● What you have to do: Please return every record exactly, with no pictures included.

[Page images and extracted text]

- - - -

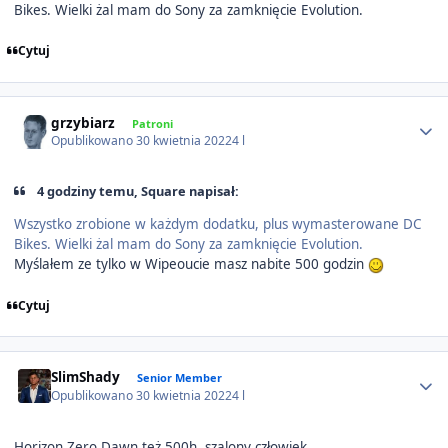
Bikes. Wielki żal mam do Sony za zamknięcie Evolution.
Cytuj
Author stats
grzybiarz
Patroni
Opublikowano
30 kwietnia 2022
4 l
4 godziny temu, Square napisał:
Wszystko zrobione w każdym dodatku, plus wymasterowane DC
Bikes. Wielki żal mam do Sony za zamknięcie Evolution.
Myślałem ze tylko w Wipeoucie masz nabite 500 godzin
Cytuj
Author stats
SlimShady
Senior Member
Opublikowano
30 kwietnia 2022
4 l
Horizon Zero Dawn też 500h, szalony człowiek.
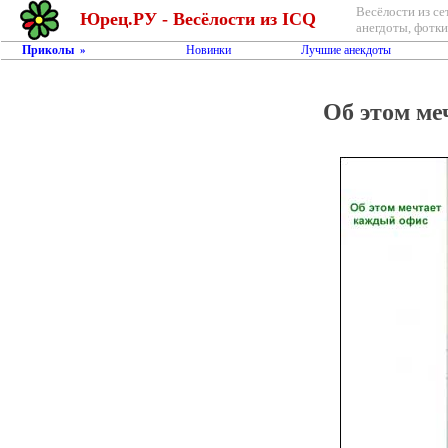
Весёлости из се
Юрец.РУ - Весёлости из ICQ
анегдоты, фотки,
Приколы
Новинки
Лучшие анекдоты
»
Об этом ме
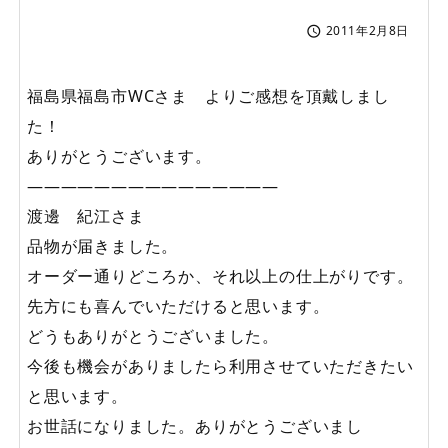
2011年2月8日

福島県福島市WCさま よりご感想を頂戴しまし
た！
ありがとうございます。
———————————————
渡邊 紀江さま
品物が届きました。
オーダー通りどころか、それ以上の仕上がりです。
先方にも喜んでいただけると思います。
どうもありがとうございました。
今後も機会がありましたら利用させていただきたい
と思います。
お世話になりました。ありがとうございまし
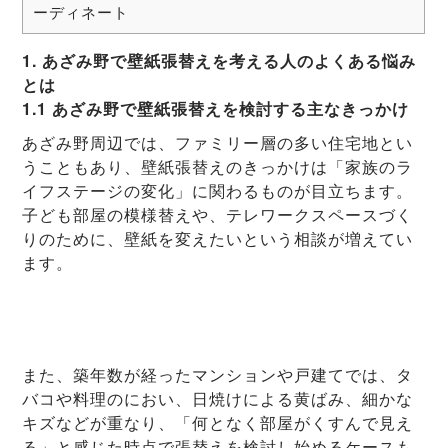
ーディネート
1. あざみ野で壁紙張替えを考える人のよくある悩み
とは
1.1 あざみ野で壁紙張替えを検討する主なきっかけ
あざみ野周辺では、ファミリー層の多い住宅地とい
うこともあり、壁紙張替えのきっかけは「家族のラ
イフステージの変化」に関わるものが目立ちます。
子ども部屋の模様替えや、テレワークスペースづく
りのために、壁紙を変えたいという相談が増えてい
ます。
また、築年数が経ったマンションや戸建てでは、タ
バコや料理のにおい、日焼けによる黄ばみ、細かな
キズなどが重なり、「何となく部屋がくすんで見え
る」と感じた時点で張替えを検討し始めるケースも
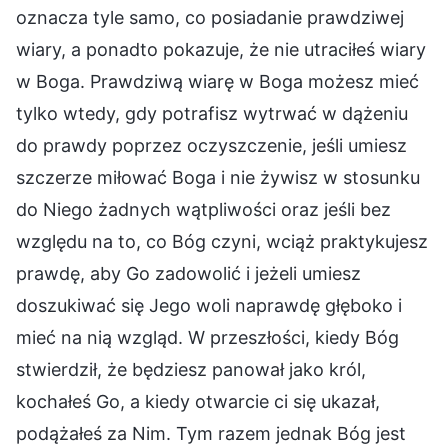
oznacza tyle samo, co posiadanie prawdziwej
wiary, a ponadto pokazuje, że nie utraciłeś wiary
w Boga. Prawdziwą wiarę w Boga możesz mieć
tylko wtedy, gdy potrafisz wytrwać w dążeniu
do prawdy poprzez oczyszczenie, jeśli umiesz
szczerze miłować Boga i nie żywisz w stosunku
do Niego żadnych wątpliwości oraz jeśli bez
względu na to, co Bóg czyni, wciąż praktykujesz
prawdę, aby Go zadowolić i jeżeli umiesz
doszukiwać się Jego woli naprawdę głęboko i
mieć na nią wzgląd. W przeszłości, kiedy Bóg
stwierdził, że będziesz panował jako król,
kochałeś Go, a kiedy otwarcie ci się ukazał,
podążałeś za Nim. Tym razem jednak Bóg jest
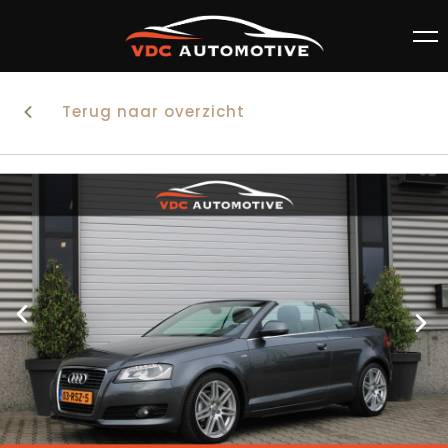
Terug naar overzicht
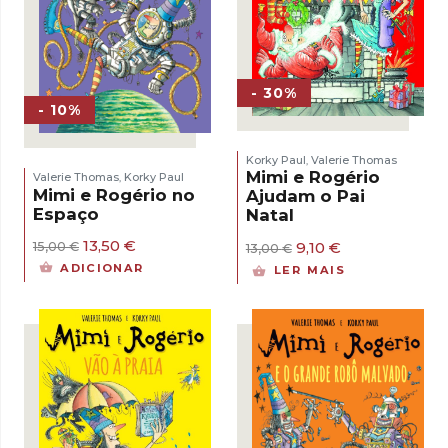
- 30%
- 10%
Korky Paul
Valerie Thomas
,
Mimi e Rogério
Valerie Thomas
Korky Paul
,
Mimi e Rogério no
Ajudam o Pai
Espaço
Natal
O
O
13,50
€
O
O
9,10
€
15,00
€
13,00
€
preço
preço
preço
preço
ADICIONAR
LER MAIS
original
atual
original
atual
era:
é:
era:
é:
15,00 €.
13,50 €.
13,00 €.
9,10 €.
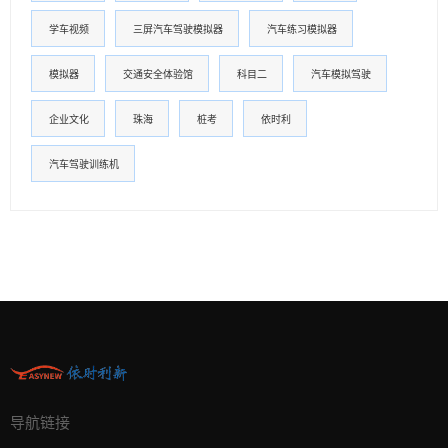
学车视频
三屏汽车驾驶模拟器
汽车练习模拟器
模拟器
交通安全体验馆
科目二
汽车模拟驾驶
企业文化
珠海
桩考
依时利
汽车驾驶训练机
导航链接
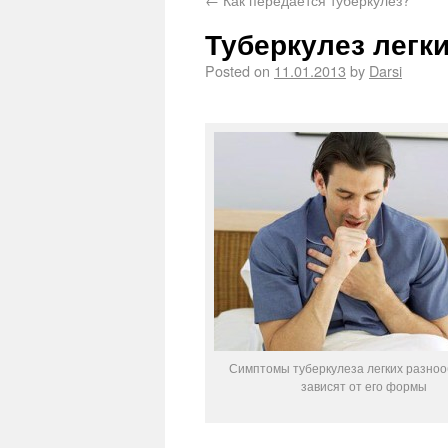
Туберкулез легк
Posted on
11.01.2013
by
Darsi
Симптомы туберкулеза легких разноо
зависят от его формы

- - - -

● Expected answer:
Bikes. Wielki żal mam do Sony za zamknięcie Evolution.
Cytuj
Author stats
grzybiarz
Patroni
Opublikowano
30 kwietnia 2022
4 l
4 godziny temu, Square napisał:
Wszystko zrobione w każdym dodatku, plus wymasterowane DC
Bikes. Wielki żal mam do Sony za zamknięcie Evolution.
Myślałem ze tylko w Wipeoucie masz nabite 500 godzin
Cytuj
Author stats
SlimShady
Senior Member
Opublikowano
30 kwietnia 2022
4 l
Horizon Zero Dawn też 500h, szalony człowiek.
Весёлости из се
Юрец.РУ - Весёлости из ICQ
анегдоты, фотки,
Приколы
Новинки
Лучшие анекдоты
»
Об этом ме
2011年2月8日

福島県福島市WCさま よりご感想を頂戴しまし
た！
ありがとうございます。
———————————————
渡邊 紀江さま
品物が届きました。
オーダー通りどころか、それ以上の仕上がりです。
先方にも喜んでいただけると思います。
どうもありがとうございました。
今後も機会がありましたら利用させていただきたい
と思います。
お世話になりました。ありがとうございまし
ーディネート
1. あざみ野で壁紙張替えを考える人のよくある悩み
とは
1.1 あざみ野で壁紙張替えを検討する主なきっかけ
あざみ野周辺では、ファミリー層の多い住宅地とい
うこともあり、壁紙張替えのきっかけは「家族のラ
イフステージの変化」に関わるものが目立ちます。
子ども部屋の模様替えや、テレワークスペースづく
りのために、壁紙を変えたいという相談が増えてい
ます。
また、築年数が経ったマンションや戸建てでは、タ
バコや料理のにおい、日焼けによる黄ばみ、細かな
キズなどが重なり、「何となく部屋がくすんで見え
る」と感じた時点で張替えを検討し始めるケースも
oznacza tyle samo, co posiadanie prawdziwej
wiary, a ponadto pokazuje, że nie utraciłeś wiary
w Boga. Prawdziwą wiarę w Boga możesz mieć
tylko wtedy, gdy potrafisz wytrwać w dążeniu
do prawdy poprzez oczyszczenie, jeśli umiesz
szczerze miłować Boga i nie żywisz w stosunku
do Niego żadnych wątpliwości oraz jeśli bez
względu na to, co Bóg czyni, wciąż praktykujesz
prawdę, aby Go zadowolić i jeżeli umiesz
doszukiwać się Jego woli naprawdę głęboko i
mieć na nią wzgląd. W przeszłości, kiedy Bóg
stwierdził, że będziesz panował jako król,
kochałeś Go, a kiedy otwarcie ci się ukazał,
podążałeś za Nim. Tym razem jednak Bóg jest
Terug naar overzicht
- 30%
- 10%
Korky Paul
Valerie Thomas
,
Mimi e Rogério
Valerie Thomas
Korky Paul
,
Mimi e Rogério no
Ajudam o Pai
Espaço
Natal
O
O
13,50
€
O
O
9,10
€
15,00
€
13,00
€
preço
preço
preço
preço
ADICIONAR
LER MAIS
original
atual
original
atual
era:
é:
era:
é:
15,00 €.
13,50 €.
13,00 €.
9,10 €.
学车视频
三屏汽车驾驶模拟器
汽车练习模拟器
模拟器
交通安全体验馆
科目二
汽车模拟驾驶
企业文化
珠海
桩考
依时利
汽车驾驶训练机
导航链接
Туберкулез легк
Posted on
11.01.2013
by
Darsi
Симптомы туберкулеза легких разноо
зависят от его формы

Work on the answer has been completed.